N.B. Het kan zijn dat elementen ontbreken aan deze printversie.
Interview
Turnen Bij de Europese kampioenschappen in Turkije dringt de vraag zich op: waar staat het Nederlandse turnen na de crisis?
De Nederlandse turntop is neergestreken in een all-inclusive hotel aan de zuidkust van de Turkse stad Antalya, een stukje rijden van de hal waar de Europese kampioenschappen deze week plaatsvinden.
Maar Nederland is niet het enige land dat voor dit hotel koos. Nog geen vijf minuten nadat Remco Boer, directeur van turnbond KNGU, in de lobby arriveert voor dit interview, gaat Gerrit Beltman aan het tafeltje naast hem zitten. Beltman is de turncoach die drie jaar geleden in een interview met het Noordhollands Dagblad toegaf dat hij in het verleden turnsters stelselmatig mishandelde en vernederde. Dat interview gaf de aanzet tot de ‘turncrisis’. Tegenwoordig is Beltman tijdelijk coach van de Oostenrijkse turnvrouwen, die ook in dit hotel logeren.
Boer (53) is op dat moment net aan het praten over de mooie derde plaats die het Nederlandse vrouwenteam behaalde en daarmee ook een ticket voor de WK later dit jaar veiligstelde. Daarnaast zijn er verschillende finaleplaatsen, zoals die van Sanne Wevers, die haar internationale rentree maakte op de balk. Maar dan ploft Beltman dus neer in een lobbyfauteuil. Boer is even stil en zegt dan: „Zullen we even op een ander plekje gaan zitten?”
Symbolisch is het wel: nog steeds staat de turnbond met één been in het pijnlijke verleden.

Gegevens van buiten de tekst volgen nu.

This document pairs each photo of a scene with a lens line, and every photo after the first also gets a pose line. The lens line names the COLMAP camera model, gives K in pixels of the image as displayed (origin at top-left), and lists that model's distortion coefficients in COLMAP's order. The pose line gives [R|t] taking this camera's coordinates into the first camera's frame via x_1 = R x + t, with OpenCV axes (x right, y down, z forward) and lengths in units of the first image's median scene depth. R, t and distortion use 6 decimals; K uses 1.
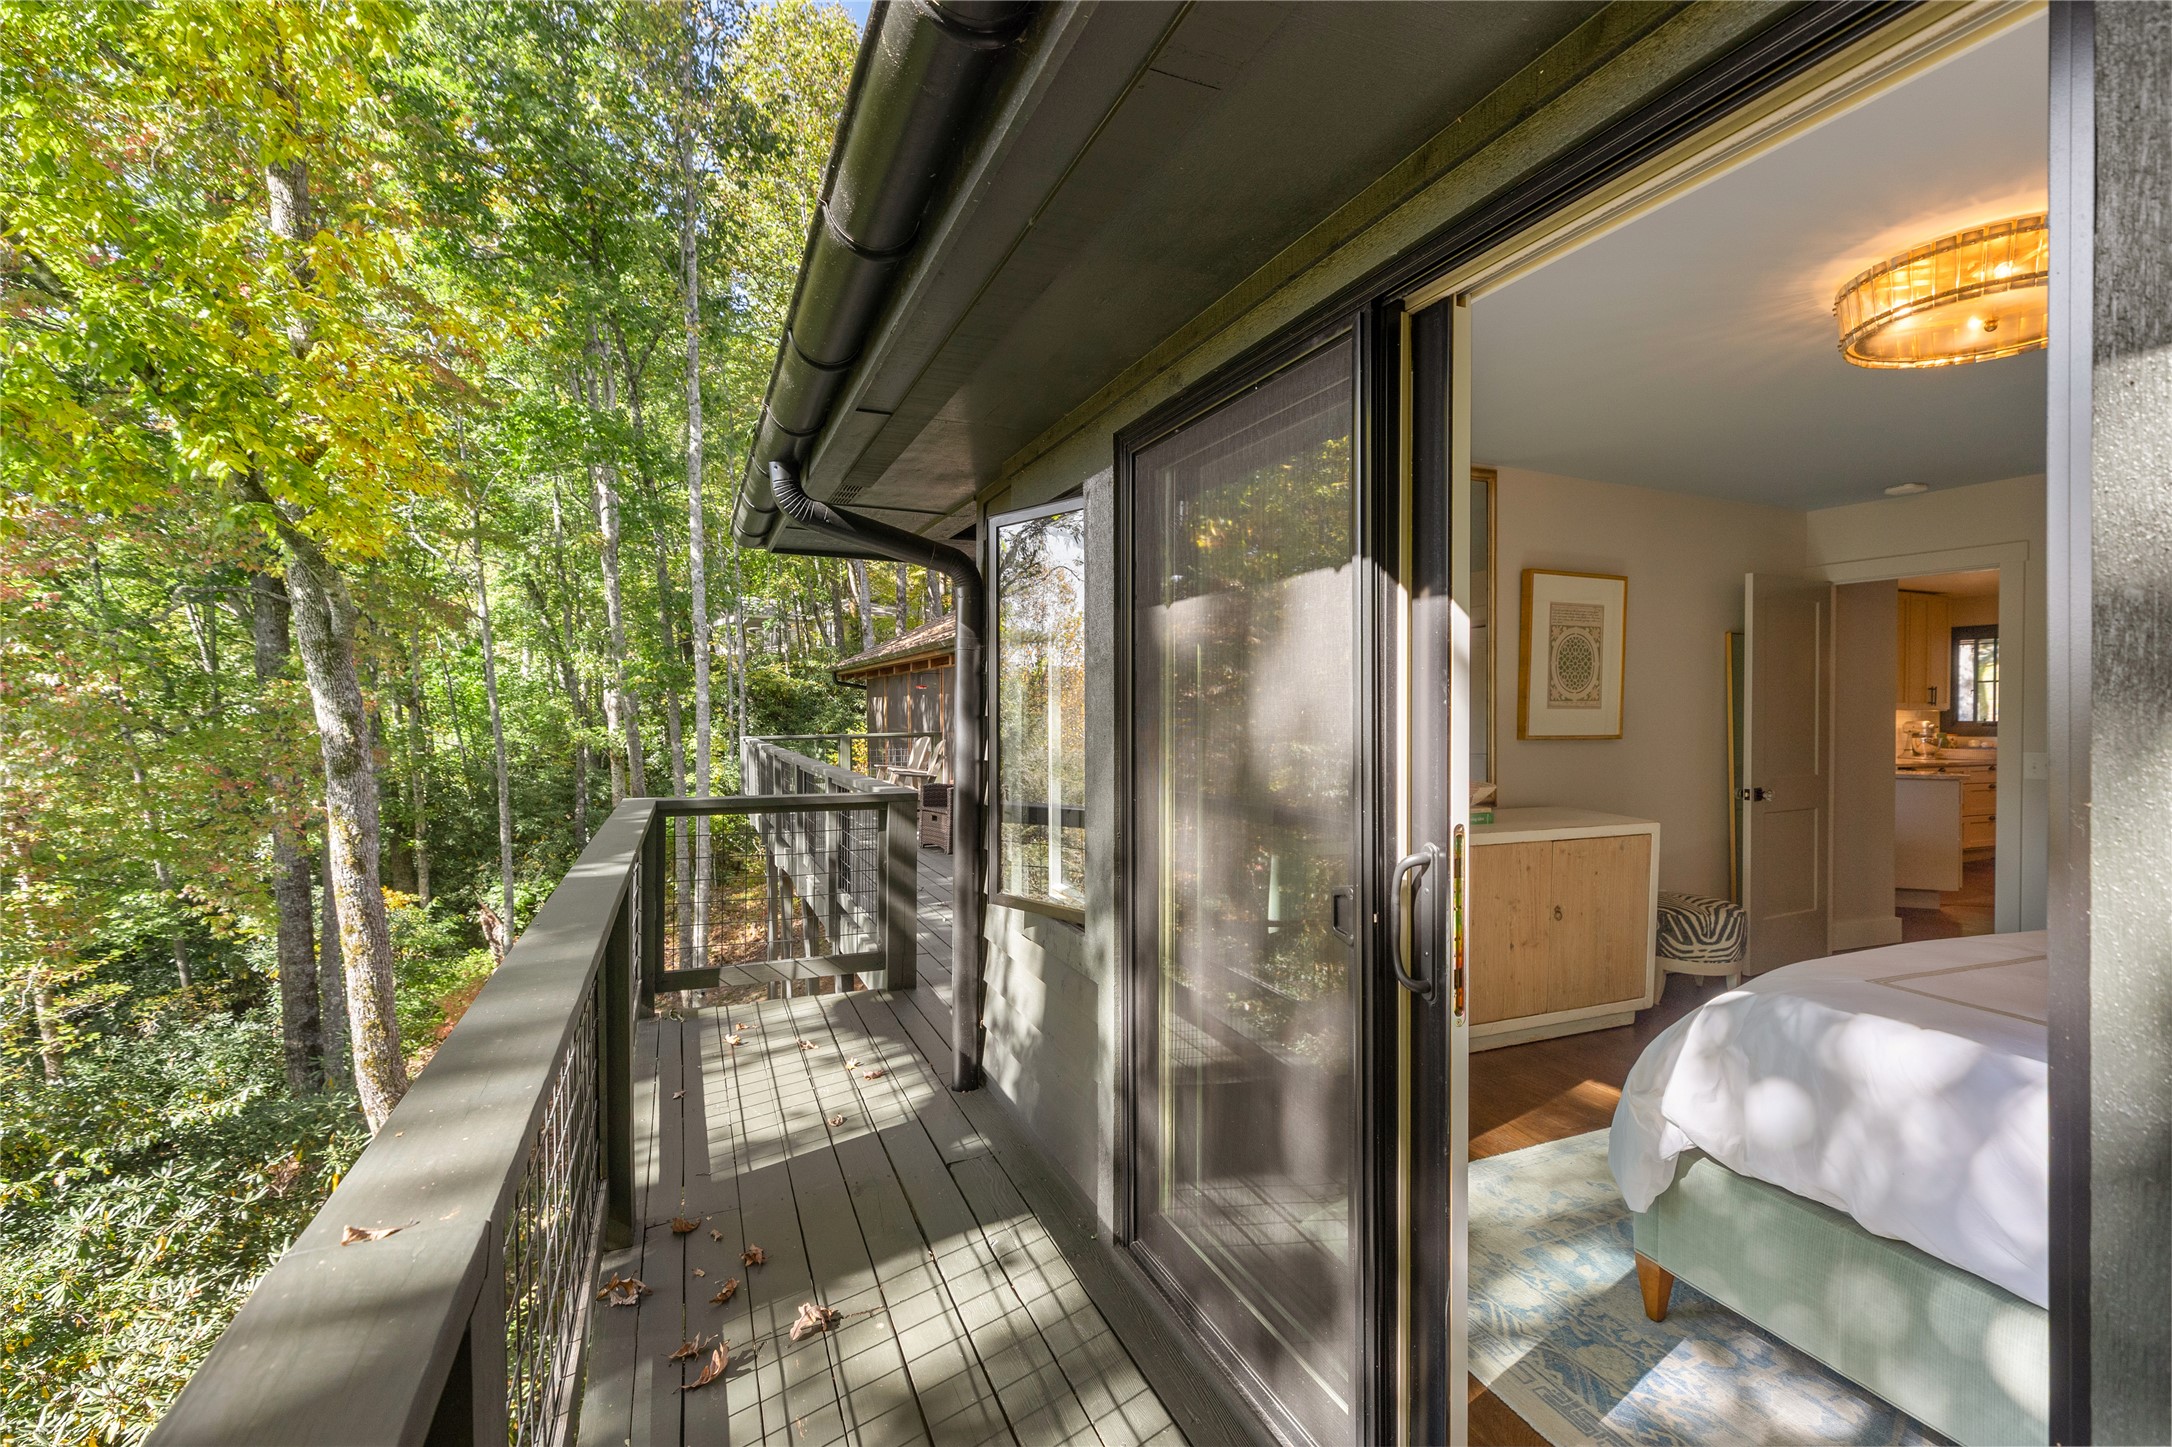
lens RADIAL K [[975.3, 0, 1085.6], [0, 975.3, 720.9], [0, 0, 1]] dist [0.007653, -0.000676]
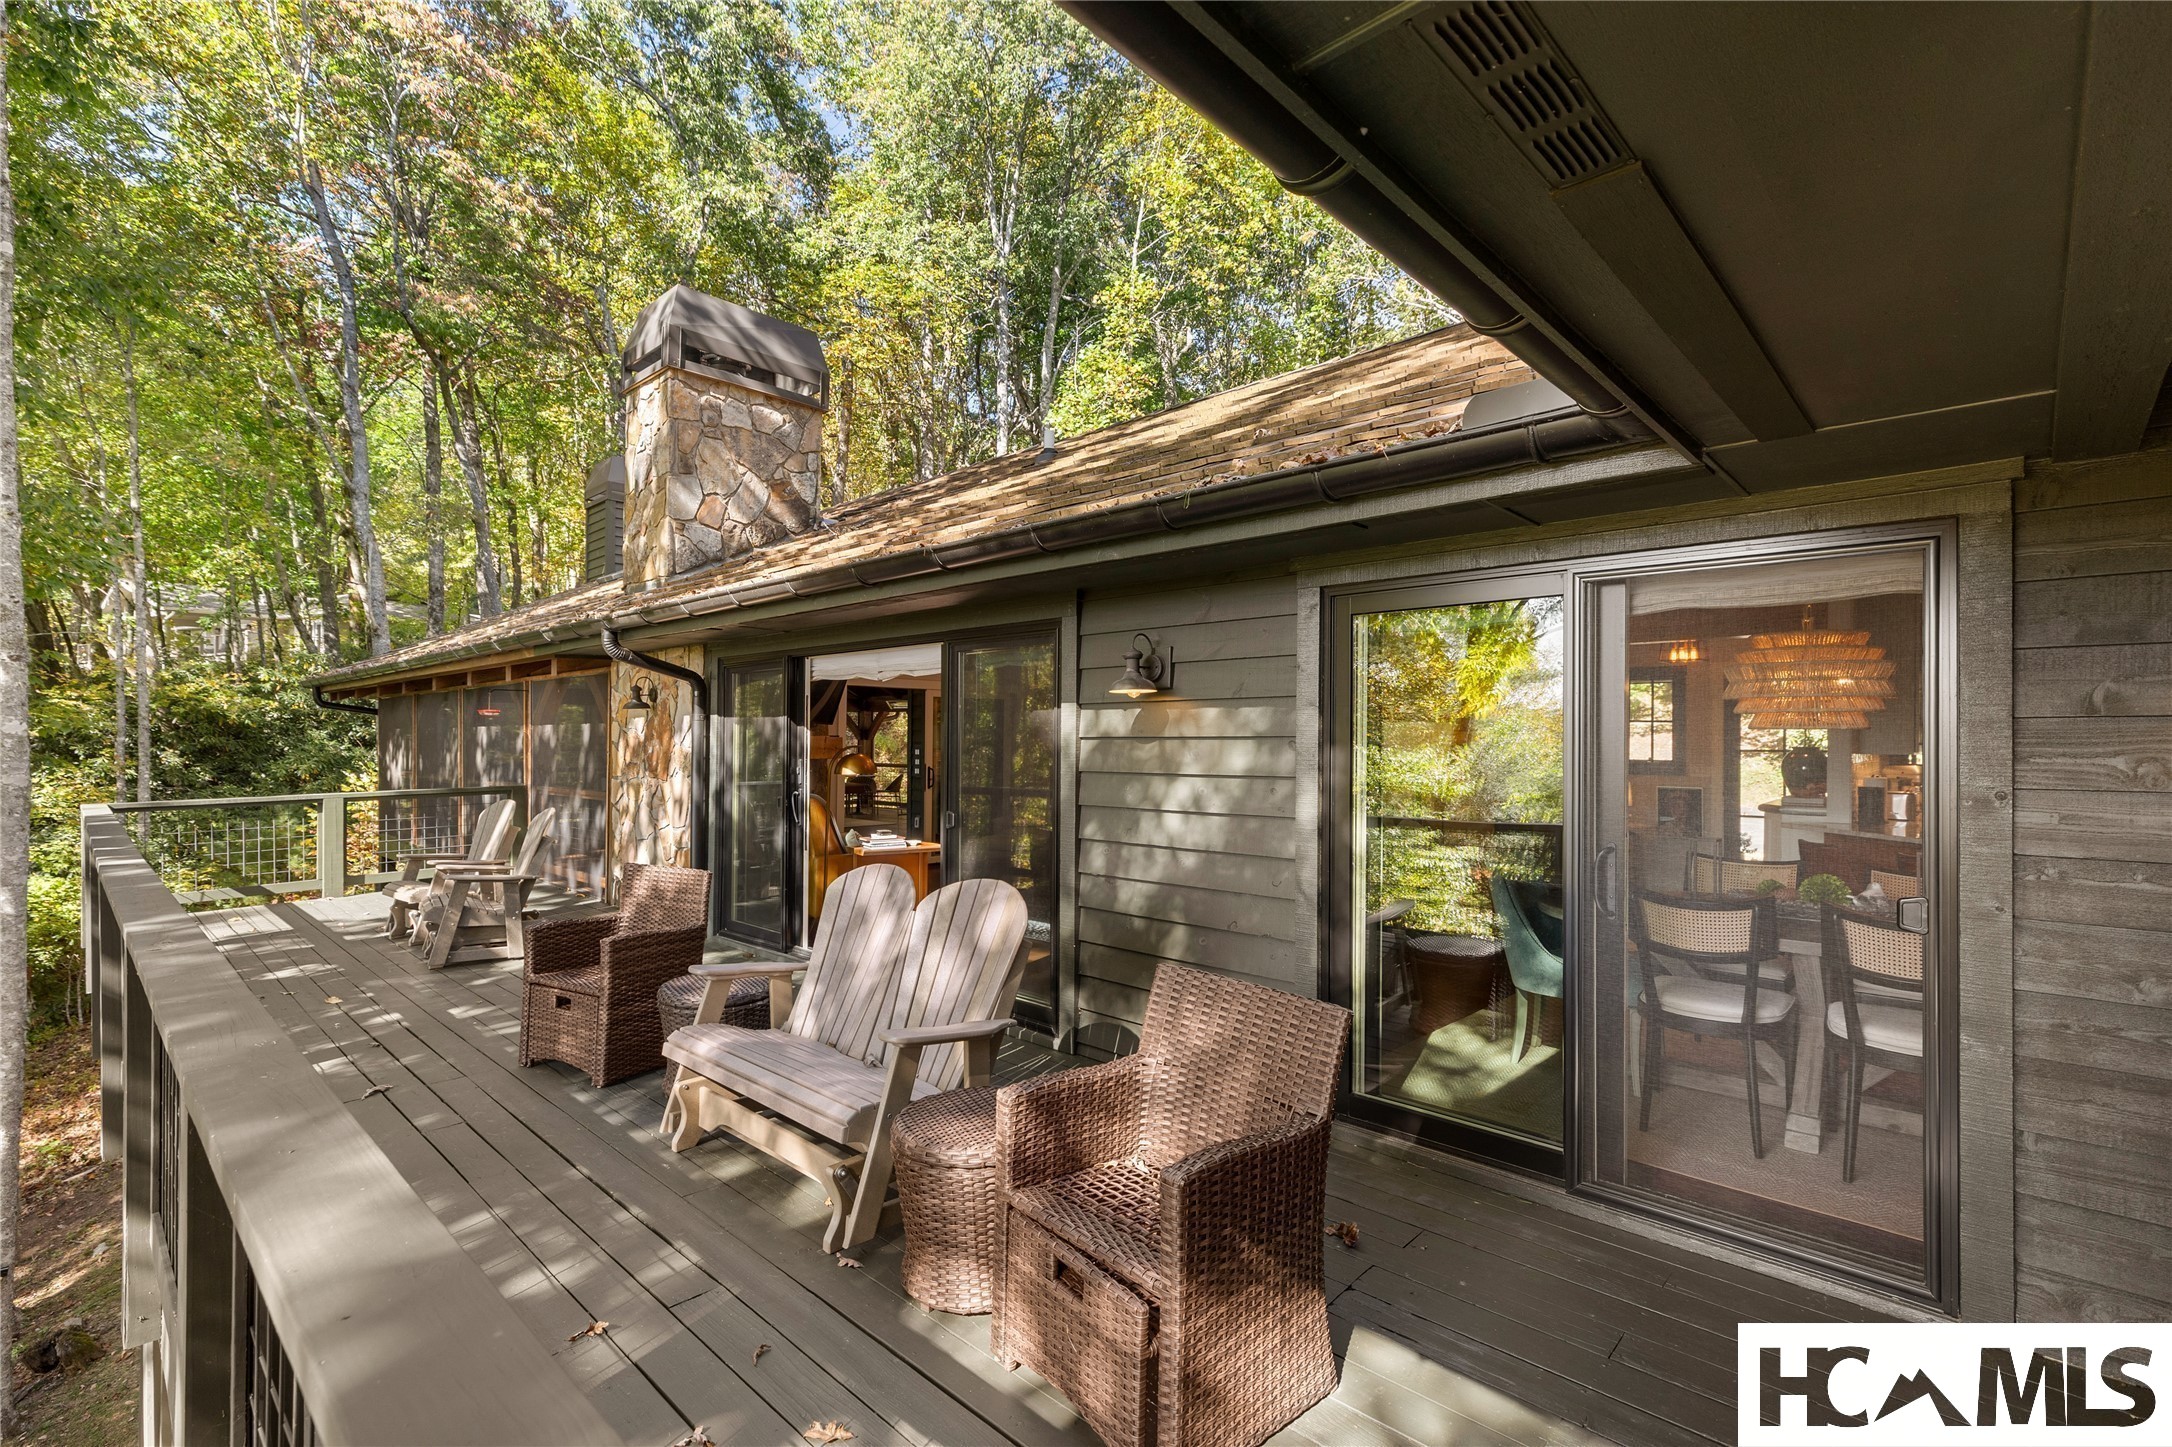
lens RADIAL K [[975.3, 0, 1099.8], [0, 975.3, 723.3], [0, 0, 1]] dist [0.007653, -0.000676]
pose [[0.913935, 0.009029, 0.405760, -0.047993], [0.001234, 0.999686, -0.025023, -0.008676], [-0.405859, 0.023370, 0.913637, 0.202421]]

Ondanks de herhaaldelijke oproep van de huidige topturnsters om het eindelijk weer eens over de sport te hebben. Zoals zij ook al vaker hebben gezegd, herkennen ze zich niet in het grimmige beeld dat oud-topturnsters schetsen.

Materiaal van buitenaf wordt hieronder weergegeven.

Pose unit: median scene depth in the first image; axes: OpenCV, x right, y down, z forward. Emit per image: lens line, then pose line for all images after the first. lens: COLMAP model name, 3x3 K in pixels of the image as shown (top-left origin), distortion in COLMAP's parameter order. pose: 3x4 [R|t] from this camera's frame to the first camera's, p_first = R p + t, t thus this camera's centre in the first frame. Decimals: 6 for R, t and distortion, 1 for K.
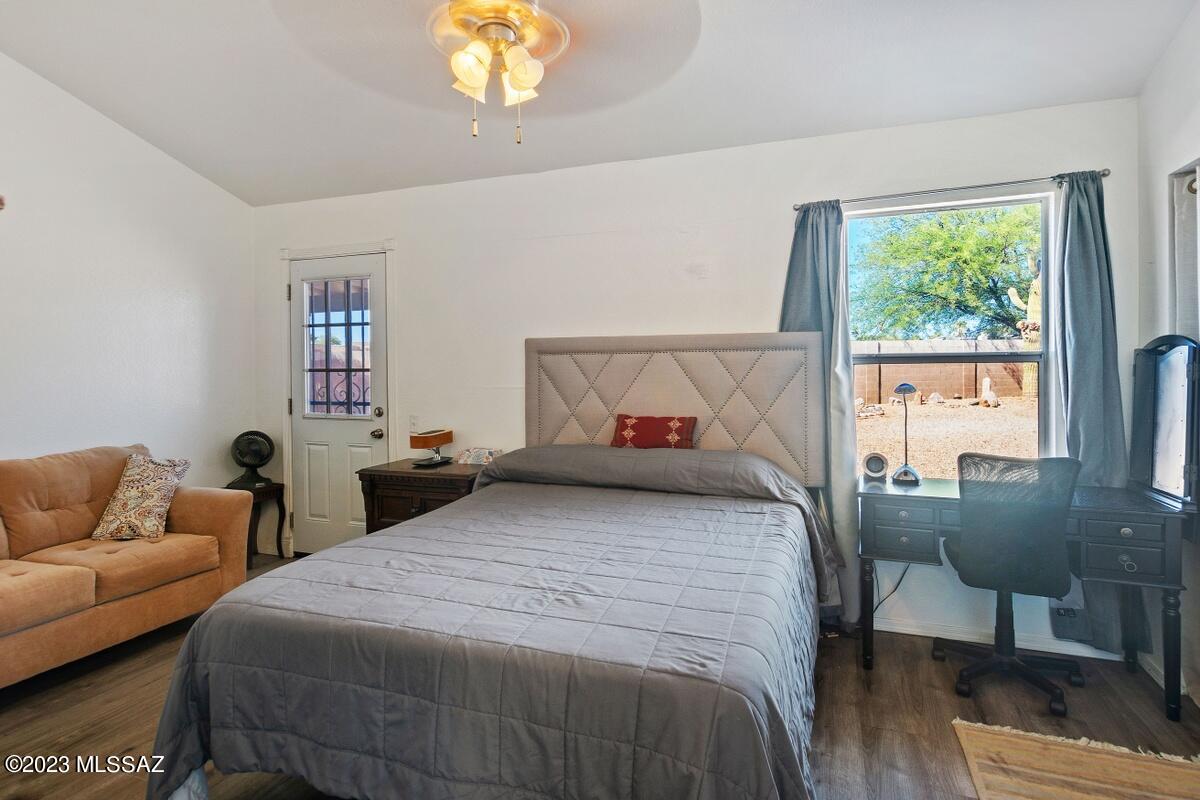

De vraag dringt zich op waar de turnsport nu staat. Boer, in een korte samenvatting: „Nog niet alles is afgerond. Het rouwproces is gaande. We zijn het diepste dal door, maar niet elke turnster is in de verwerking even ver. En de cultuuromslag is nog niet klaar.” Boer zegt dat enkele oud-turnsters zich bij de bond hebben gemeld om mee te denken over veranderingen in de sport.
Beltman is overigens niet de enige Nederlandse coach die betrokken raakte bij de turncrisis en daarna in buitenlandse dienst trad. Gerben Wiersma is bondscoach van de Duitse vrouwen. En Patrick Kiens stond woensdag in de hal als bondscoach van de Roemeense turnsters.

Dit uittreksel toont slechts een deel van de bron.